Retype the housing benefit passage word for word, from "ZA challenged Barnet’s" up to and including "it was revised.".

**Given passage**.

◇ ◇ ◇ ◇ ◇

However, there were two parts to the 23 March 2021 entitlement decision; one part dealing with past entitlement and the other dealing with ongoing entitlement. Irrespective of whether it actually changed the past entitlement element of that decision, the 17 February 2022 decision did not change the ongoing entitlement element of the 23 March 2021 entitlement decision.

40.

ZA challenged Barnet’s continuing position that she was not entitled to housing benefit from 22 March 2021 onwards. Her appeal was therefore against the 23 March 2021 entitlement decision. This is the situation even if that decision had been revised. See paragraph 3(3) of Schedule 7 to the Child Support, Pensions and Social Security Act 2000. It confirms that regarding time limits for appealing against a revised decision, the underlying decision is treated as made on the date it was revised.

41.

In its Response to the appeal, Barnet described the decision dated 17 February 2022 as superseding the 23 March 2021 entitlement decision under regulations 7 and 8 of the 2001 regulations. This referred to changing ZA’s ongoing entitlement to housing benefit. However, for the reasons set out above, in terms of ongoing entitlement, the decision dated 17 February 2022 maintained, rather than changed, the 23 March 2021 entitlement decision. Barnet confirmed this was the position in page 2 of its response received on 14 June 2024 (“latest response”).

42.

The tribunal’s decision notice stated incorrectly that it was confirming Barnet’s decision dated 17 February 2022. At paragraph 3, the tribunal adopted Barnet’s reasoning that the 17 February 2022 decision superseded ZA’s entitlement under regulations 7 and 8 of the 2001 regulations. At paragraph 4 of the Statement of Reasons, the tribunal referred to the 17 February 2022 decision deciding ZA was not entitled to housing benefit from 21 March 2021 onwards. While the date used (21 March 2021) is likely a typographical error, the tribunal decided incorrectly that the 17 February 2022 decision changed ZA’s ongoing benefit entitlement.

43.

The tribunal therefore materially misdirected itself in law, by incorrectly identifying the decision-making process Barnet applied and which decision was under appeal.

(b)

Addressing whether ZA had capital or was to be treated as having capital

44.

In the 23 March 2021 entitlement decision, Barnet stated that ZA had capital in excess of £16,000. However, Barnet’s later letters dated 17 December 2021 and 17 February 2022 contradicted this, stating ZA was to be treated as having capital in excess of £16,000. In paragraph 10 of the submissions in its Response to the appeal (page 32 of bundle), Barnet stated that ZA and JA were therefore treated as possessing their share of the capital value of the company (meaning CG). Barnet stated: “That capital is treated as actual capital under regulation 43”.

45.

The tribunal stated at paragraph 6 of its decision notice and paragraph 30 of its Statement of Reasons that the issue was whether ZA could be treated as possessing capital in excess of £16,000. At paragraphs 3 and 10 of its decision notice, the tribunal decided ZA was to be treated as having capital in excess of the £16,000 limit. The tribunal agreed with Barnet’s reasoning that there was substantially in excess of £16,000 funds in each of the companies to which ZA and JA had access to pay their rent.

46.

At paragraph 43 of the Statement of Reasons, the tribunal stated it had refused the appeal in accordance with regulation 43 and 49(5) and therefore did not need to consider the alternative grounds put forward by Barnet.

47.

◇ ◇ ◇ ◇ ◇

**Stored records**.

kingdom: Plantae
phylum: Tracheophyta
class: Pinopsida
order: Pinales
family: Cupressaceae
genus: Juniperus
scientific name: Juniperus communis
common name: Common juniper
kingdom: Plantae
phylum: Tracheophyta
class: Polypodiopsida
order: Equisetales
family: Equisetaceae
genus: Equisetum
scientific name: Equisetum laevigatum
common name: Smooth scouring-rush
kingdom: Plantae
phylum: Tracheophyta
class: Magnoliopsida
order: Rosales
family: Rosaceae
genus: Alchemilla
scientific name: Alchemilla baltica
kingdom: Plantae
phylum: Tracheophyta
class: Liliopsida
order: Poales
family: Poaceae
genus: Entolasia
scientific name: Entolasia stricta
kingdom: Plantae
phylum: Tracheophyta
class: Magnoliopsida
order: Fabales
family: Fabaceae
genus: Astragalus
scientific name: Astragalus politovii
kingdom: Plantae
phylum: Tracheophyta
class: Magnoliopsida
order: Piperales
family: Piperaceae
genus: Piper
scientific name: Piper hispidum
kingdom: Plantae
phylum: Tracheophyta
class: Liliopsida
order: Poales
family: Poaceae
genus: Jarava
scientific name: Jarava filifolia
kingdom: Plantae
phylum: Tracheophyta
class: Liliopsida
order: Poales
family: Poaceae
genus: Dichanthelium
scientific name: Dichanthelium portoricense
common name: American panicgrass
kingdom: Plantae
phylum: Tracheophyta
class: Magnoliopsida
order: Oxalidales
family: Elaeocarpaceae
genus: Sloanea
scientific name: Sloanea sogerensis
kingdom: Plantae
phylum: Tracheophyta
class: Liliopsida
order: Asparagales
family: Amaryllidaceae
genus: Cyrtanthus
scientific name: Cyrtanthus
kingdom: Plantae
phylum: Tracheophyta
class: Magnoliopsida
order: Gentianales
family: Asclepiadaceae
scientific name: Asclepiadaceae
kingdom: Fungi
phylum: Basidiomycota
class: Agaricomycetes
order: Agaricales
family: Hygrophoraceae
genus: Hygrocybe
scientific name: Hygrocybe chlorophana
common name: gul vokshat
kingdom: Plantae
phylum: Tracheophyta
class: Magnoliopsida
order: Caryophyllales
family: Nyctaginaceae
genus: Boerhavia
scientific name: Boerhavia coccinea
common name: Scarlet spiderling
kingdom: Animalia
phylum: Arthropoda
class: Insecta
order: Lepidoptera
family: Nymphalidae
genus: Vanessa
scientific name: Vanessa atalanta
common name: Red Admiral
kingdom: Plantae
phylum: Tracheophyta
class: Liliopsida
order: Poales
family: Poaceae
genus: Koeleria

◇ ◇ ◇ ◇ ◇

**Reply**.
ZA challenged Barnet’s continuing position that she was not entitled to housing benefit from 22 March 2021 onwards. Her appeal was therefore against the 23 March 2021 entitlement decision. This is the situation even if that decision had been revised. See paragraph 3(3) of Schedule 7 to the Child Support, Pensions and Social Security Act 2000. It confirms that regarding time limits for appealing against a revised decision, the underlying decision is treated as made on the date it was revised.